▶ _Work task_
Your job with the data below: print everything from the line that holds "39: (114, 396, 6.18)" down to the line that holds "63: (415, 512, 5.88)", ends included, exactly, and nothing else.

▶ _Entries shown_
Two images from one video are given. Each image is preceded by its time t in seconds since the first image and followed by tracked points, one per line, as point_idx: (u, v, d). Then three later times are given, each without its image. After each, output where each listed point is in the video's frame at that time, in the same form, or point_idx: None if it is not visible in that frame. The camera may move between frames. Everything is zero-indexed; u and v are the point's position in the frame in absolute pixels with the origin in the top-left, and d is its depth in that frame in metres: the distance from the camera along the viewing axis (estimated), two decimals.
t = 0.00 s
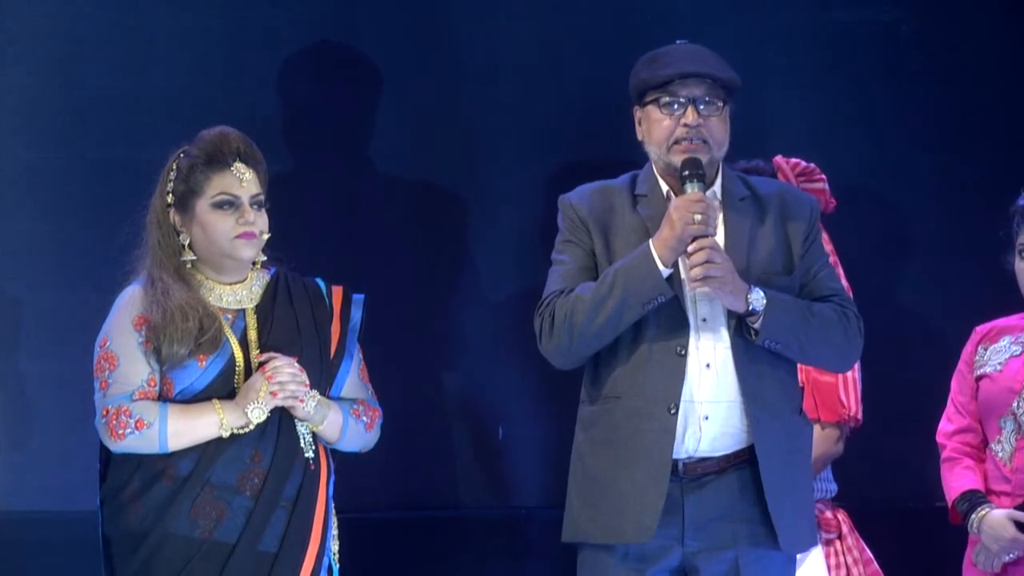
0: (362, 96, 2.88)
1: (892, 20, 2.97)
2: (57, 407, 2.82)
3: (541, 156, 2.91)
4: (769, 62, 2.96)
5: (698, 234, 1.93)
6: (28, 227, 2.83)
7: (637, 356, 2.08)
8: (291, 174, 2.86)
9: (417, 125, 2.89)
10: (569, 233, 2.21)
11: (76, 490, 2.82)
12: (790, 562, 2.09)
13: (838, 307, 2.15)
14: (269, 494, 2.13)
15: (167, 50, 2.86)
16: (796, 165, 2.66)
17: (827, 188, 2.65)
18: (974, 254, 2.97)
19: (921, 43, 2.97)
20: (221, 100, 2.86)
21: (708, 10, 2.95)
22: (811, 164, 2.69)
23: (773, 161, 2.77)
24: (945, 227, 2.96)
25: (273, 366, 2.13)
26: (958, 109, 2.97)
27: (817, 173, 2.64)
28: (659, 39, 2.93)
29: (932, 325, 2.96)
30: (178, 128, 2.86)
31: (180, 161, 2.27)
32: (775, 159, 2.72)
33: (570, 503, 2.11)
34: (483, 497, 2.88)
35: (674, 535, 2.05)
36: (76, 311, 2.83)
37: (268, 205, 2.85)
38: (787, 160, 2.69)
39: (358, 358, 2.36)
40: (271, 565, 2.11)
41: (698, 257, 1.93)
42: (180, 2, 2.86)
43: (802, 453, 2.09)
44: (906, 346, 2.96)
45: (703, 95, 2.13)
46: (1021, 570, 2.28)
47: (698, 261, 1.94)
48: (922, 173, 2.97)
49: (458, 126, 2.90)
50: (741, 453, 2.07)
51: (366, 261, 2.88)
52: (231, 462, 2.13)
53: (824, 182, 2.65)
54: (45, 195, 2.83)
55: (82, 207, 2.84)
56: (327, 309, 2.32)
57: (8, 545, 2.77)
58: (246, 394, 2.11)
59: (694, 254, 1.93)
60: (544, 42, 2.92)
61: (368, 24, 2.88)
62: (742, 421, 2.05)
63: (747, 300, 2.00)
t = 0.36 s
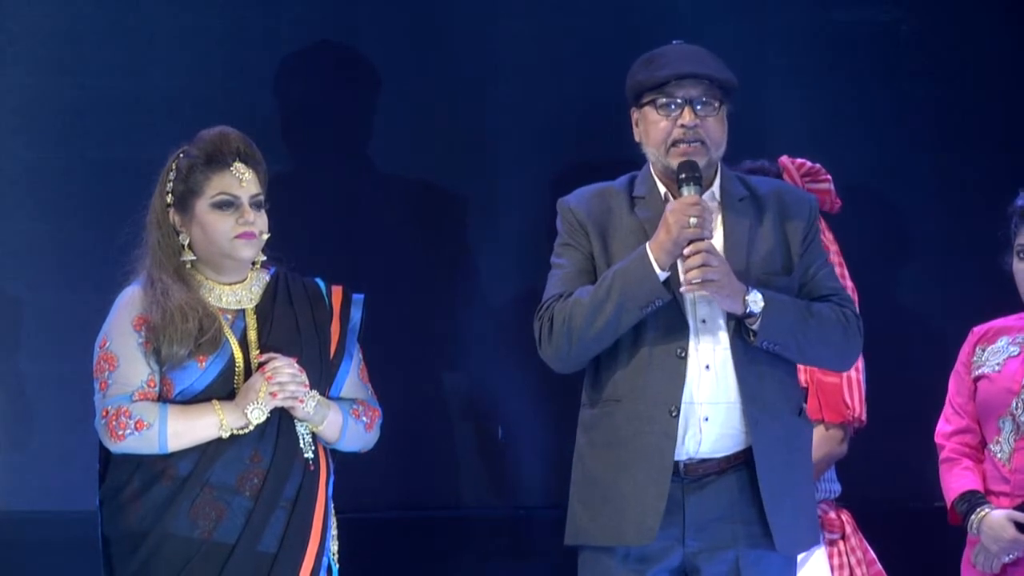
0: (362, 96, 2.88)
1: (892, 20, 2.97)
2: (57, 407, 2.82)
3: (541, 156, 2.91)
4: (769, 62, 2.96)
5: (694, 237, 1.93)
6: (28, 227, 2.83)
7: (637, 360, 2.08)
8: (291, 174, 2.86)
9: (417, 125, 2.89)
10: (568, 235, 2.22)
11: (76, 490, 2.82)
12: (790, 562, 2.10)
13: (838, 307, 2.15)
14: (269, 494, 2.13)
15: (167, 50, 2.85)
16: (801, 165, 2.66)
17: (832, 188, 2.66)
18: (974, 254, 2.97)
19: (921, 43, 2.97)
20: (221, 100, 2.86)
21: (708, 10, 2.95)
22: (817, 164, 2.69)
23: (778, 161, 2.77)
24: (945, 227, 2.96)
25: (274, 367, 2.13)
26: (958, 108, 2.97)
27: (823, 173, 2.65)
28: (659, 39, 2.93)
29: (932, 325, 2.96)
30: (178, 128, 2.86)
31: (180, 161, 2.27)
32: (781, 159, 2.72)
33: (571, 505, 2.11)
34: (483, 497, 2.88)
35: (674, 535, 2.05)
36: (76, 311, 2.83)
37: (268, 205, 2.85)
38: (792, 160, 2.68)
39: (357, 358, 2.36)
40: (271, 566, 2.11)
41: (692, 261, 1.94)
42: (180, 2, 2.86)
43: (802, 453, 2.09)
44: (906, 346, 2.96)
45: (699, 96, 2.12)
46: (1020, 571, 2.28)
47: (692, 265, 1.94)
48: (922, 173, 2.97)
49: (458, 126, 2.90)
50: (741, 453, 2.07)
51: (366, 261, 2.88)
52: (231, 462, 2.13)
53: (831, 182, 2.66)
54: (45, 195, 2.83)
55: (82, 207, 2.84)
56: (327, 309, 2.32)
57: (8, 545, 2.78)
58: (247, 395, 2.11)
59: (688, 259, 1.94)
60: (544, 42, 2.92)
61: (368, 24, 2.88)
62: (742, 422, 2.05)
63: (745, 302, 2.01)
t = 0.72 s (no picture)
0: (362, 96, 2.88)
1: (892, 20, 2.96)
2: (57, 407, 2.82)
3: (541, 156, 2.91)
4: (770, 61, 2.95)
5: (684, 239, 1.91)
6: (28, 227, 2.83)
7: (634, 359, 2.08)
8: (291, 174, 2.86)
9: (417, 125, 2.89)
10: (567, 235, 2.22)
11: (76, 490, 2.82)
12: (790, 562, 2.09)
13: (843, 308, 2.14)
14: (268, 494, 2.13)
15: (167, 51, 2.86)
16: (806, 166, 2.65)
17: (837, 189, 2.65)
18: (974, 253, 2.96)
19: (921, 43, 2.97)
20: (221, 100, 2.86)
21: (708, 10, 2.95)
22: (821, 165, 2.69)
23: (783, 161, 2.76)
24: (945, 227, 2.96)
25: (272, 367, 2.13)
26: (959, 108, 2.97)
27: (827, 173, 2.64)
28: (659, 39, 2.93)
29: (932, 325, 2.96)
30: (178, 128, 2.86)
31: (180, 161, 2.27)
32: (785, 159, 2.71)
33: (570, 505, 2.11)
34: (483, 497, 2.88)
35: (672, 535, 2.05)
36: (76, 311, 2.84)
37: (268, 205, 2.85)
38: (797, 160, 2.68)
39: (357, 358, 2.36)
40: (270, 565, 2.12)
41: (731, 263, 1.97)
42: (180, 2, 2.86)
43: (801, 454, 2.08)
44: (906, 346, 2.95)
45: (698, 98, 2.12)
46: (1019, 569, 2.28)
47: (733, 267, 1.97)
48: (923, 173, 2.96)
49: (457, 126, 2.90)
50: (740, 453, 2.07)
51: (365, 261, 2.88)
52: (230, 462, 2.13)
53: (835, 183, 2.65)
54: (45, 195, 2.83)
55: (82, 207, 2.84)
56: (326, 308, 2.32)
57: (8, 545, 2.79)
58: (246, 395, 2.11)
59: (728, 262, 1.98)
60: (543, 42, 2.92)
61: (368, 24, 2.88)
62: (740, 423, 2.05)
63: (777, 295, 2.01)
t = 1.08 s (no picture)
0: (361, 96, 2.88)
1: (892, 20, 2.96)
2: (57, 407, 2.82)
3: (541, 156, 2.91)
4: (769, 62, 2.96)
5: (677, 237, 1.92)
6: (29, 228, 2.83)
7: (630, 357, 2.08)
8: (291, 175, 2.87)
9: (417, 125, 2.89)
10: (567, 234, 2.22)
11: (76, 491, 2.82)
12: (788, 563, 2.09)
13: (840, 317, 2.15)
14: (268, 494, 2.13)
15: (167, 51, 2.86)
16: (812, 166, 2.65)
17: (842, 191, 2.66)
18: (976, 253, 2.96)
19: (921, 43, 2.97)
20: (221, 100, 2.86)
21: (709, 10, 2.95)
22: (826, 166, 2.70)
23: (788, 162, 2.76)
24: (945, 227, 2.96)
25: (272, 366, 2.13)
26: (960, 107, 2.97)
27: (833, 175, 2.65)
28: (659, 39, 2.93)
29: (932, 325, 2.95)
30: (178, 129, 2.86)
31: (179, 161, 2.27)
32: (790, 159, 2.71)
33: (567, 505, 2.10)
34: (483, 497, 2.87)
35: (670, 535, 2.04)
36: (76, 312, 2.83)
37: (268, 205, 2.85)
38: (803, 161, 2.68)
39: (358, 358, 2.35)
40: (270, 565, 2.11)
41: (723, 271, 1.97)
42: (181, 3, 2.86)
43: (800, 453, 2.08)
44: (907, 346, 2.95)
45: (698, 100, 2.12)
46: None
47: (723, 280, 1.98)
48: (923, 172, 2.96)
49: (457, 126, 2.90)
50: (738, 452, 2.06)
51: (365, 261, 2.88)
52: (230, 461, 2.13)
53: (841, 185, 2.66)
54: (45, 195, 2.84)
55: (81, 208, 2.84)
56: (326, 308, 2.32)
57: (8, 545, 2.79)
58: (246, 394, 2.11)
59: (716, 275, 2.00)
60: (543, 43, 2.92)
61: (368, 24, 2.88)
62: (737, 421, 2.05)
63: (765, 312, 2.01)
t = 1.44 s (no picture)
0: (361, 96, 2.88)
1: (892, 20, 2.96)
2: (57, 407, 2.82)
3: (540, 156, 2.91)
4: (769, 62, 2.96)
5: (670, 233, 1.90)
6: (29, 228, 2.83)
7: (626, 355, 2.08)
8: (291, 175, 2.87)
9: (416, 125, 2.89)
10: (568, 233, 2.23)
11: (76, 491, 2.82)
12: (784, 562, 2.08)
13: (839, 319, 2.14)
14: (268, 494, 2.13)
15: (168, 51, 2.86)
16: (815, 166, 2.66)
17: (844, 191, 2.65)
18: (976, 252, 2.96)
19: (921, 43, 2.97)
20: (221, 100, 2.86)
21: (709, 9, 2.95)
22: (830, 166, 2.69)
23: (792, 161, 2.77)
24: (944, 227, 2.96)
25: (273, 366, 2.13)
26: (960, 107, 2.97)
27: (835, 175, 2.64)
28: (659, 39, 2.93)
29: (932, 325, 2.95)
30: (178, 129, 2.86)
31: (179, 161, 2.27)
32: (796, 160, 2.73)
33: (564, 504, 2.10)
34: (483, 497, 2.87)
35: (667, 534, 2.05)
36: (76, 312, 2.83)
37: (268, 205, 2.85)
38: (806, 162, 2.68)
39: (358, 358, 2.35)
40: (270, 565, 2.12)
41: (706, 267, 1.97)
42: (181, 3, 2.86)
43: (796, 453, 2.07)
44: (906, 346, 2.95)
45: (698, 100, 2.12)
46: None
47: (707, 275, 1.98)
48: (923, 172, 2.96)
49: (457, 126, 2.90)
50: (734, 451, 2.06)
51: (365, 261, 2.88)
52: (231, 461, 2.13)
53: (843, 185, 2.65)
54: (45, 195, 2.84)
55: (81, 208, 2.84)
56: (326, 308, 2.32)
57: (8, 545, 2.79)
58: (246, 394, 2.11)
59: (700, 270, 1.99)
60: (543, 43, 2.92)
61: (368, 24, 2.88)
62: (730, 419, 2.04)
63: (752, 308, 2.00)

* * *

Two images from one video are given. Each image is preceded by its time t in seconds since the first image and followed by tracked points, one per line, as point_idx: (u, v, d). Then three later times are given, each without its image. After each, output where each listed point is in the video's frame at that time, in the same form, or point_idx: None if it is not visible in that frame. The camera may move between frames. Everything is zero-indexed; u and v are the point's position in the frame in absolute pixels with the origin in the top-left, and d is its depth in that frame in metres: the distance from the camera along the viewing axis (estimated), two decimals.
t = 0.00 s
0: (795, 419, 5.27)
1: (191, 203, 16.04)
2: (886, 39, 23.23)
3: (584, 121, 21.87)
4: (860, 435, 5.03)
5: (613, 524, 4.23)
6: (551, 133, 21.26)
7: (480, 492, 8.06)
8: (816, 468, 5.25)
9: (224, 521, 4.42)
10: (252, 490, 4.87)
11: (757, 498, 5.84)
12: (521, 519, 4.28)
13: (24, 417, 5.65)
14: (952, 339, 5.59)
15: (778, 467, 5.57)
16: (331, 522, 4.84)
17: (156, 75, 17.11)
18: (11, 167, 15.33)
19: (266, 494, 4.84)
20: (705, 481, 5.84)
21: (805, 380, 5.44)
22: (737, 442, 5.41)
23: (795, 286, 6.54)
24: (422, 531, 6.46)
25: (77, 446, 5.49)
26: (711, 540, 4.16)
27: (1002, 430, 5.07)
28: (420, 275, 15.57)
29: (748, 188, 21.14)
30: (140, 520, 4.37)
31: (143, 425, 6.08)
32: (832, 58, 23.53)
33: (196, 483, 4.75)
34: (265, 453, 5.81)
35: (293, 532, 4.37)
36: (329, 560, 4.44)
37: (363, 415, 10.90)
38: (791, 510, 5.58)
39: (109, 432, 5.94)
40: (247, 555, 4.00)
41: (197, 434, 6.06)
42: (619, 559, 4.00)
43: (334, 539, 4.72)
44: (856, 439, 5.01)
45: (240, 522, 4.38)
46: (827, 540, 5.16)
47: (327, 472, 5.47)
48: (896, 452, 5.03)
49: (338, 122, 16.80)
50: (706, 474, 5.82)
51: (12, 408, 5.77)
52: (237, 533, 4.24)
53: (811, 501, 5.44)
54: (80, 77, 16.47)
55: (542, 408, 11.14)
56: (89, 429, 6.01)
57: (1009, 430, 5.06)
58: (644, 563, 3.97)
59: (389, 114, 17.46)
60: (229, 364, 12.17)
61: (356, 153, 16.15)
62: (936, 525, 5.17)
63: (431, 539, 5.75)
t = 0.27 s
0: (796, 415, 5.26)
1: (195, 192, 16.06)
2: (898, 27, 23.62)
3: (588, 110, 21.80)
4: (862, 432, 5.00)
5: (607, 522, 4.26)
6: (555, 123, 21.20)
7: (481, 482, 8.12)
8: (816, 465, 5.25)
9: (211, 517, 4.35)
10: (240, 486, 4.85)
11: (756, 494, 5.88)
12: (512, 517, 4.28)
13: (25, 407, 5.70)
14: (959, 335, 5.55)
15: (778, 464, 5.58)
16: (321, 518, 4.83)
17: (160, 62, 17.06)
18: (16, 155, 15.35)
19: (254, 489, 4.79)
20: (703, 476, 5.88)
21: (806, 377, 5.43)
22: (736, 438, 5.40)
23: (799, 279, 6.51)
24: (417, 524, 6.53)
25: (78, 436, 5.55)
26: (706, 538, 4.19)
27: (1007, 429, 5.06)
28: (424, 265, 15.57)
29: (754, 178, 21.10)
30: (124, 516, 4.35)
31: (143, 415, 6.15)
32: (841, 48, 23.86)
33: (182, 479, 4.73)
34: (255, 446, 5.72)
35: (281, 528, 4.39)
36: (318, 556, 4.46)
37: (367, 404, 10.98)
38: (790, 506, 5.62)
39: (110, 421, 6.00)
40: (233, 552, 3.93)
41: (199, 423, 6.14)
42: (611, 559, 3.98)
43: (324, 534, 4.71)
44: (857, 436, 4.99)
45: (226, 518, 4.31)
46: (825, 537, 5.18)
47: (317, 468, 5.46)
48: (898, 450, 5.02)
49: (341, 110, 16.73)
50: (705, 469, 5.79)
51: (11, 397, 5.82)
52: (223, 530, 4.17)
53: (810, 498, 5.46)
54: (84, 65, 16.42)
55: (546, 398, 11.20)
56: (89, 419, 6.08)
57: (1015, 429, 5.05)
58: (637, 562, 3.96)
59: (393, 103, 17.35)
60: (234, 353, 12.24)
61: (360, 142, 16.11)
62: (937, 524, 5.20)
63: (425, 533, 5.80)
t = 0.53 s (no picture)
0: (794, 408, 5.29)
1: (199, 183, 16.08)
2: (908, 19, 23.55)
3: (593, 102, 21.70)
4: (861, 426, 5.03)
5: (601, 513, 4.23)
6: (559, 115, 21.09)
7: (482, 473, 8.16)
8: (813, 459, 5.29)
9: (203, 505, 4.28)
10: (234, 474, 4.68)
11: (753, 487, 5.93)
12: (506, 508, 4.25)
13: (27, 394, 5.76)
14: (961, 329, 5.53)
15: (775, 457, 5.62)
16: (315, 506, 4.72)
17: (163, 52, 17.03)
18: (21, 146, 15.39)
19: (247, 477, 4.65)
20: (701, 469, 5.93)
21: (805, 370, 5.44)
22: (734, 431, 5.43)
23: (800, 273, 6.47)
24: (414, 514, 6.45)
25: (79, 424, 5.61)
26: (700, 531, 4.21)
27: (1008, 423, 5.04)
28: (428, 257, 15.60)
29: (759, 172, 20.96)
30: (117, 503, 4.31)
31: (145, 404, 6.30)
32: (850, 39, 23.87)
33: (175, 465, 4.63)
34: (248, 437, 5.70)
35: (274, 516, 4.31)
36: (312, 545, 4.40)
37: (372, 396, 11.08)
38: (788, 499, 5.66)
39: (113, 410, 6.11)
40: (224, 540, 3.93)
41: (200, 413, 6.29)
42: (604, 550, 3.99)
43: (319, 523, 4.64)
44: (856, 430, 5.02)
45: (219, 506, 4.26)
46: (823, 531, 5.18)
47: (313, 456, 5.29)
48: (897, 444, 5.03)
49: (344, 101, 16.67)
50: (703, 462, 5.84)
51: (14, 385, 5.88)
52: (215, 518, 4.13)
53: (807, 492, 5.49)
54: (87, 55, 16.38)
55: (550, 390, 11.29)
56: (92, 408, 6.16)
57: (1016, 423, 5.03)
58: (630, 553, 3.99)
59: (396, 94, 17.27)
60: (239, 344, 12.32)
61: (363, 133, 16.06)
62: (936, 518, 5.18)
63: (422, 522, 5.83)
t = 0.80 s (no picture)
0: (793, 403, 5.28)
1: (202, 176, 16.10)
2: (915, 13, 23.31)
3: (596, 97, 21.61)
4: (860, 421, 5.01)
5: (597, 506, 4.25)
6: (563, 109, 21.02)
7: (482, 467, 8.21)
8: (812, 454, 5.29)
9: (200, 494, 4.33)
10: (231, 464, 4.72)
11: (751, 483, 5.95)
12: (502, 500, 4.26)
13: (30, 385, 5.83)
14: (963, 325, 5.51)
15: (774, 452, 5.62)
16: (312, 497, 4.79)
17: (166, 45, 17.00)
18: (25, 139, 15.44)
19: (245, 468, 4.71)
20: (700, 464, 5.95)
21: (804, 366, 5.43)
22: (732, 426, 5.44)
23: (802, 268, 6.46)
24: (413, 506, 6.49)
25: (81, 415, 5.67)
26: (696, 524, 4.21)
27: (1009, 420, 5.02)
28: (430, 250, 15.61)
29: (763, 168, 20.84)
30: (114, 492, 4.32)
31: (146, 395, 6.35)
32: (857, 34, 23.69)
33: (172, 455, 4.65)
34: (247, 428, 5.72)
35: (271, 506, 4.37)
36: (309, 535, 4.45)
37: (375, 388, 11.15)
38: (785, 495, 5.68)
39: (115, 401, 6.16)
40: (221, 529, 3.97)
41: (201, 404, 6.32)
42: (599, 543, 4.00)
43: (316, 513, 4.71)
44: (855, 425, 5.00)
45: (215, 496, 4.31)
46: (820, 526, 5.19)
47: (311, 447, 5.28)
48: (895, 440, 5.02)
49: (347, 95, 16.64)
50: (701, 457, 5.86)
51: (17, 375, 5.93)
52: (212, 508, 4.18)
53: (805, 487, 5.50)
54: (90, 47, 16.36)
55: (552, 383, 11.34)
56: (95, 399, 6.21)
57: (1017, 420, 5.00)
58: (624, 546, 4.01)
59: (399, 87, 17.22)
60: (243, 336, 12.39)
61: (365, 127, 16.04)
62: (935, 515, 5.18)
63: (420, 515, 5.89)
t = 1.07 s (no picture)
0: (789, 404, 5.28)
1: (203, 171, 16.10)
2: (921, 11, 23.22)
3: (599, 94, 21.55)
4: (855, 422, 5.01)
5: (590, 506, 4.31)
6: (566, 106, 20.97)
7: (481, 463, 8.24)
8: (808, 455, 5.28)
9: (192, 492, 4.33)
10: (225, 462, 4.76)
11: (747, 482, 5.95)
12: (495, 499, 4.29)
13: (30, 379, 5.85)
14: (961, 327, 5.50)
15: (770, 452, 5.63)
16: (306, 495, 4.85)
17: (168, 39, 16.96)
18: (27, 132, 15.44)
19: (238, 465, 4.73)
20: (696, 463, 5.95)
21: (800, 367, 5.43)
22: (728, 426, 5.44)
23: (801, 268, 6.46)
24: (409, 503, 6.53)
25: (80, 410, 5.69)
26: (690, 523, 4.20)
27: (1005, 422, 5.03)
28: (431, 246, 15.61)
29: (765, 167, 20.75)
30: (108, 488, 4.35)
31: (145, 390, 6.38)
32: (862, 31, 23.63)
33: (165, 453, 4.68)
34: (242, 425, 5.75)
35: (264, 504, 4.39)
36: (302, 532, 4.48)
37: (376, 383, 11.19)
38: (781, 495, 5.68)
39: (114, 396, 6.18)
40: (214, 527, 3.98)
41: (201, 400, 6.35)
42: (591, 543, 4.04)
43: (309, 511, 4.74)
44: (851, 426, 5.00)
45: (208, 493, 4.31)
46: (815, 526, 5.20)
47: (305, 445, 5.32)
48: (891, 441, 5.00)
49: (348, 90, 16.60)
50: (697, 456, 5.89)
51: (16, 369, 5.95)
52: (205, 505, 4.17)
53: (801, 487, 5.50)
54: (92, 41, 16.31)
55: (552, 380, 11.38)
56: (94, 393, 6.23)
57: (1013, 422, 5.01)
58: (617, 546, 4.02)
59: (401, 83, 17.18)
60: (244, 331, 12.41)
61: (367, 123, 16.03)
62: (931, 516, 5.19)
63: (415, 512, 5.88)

▶ _Exercise response_
39: (114, 396, 6.18)
40: (214, 527, 3.98)
41: (201, 400, 6.35)
42: (591, 543, 4.04)
43: (309, 511, 4.74)
44: (851, 426, 5.00)
45: (208, 493, 4.31)
46: (815, 526, 5.20)
47: (305, 445, 5.32)
48: (891, 441, 5.00)
49: (348, 90, 16.60)
50: (697, 456, 5.89)
51: (16, 369, 5.95)
52: (205, 505, 4.17)
53: (801, 487, 5.50)
54: (92, 41, 16.31)
55: (552, 380, 11.38)
56: (94, 393, 6.23)
57: (1013, 422, 5.01)
58: (617, 546, 4.02)
59: (401, 83, 17.18)
60: (244, 331, 12.41)
61: (367, 123, 16.03)
62: (931, 516, 5.19)
63: (415, 512, 5.88)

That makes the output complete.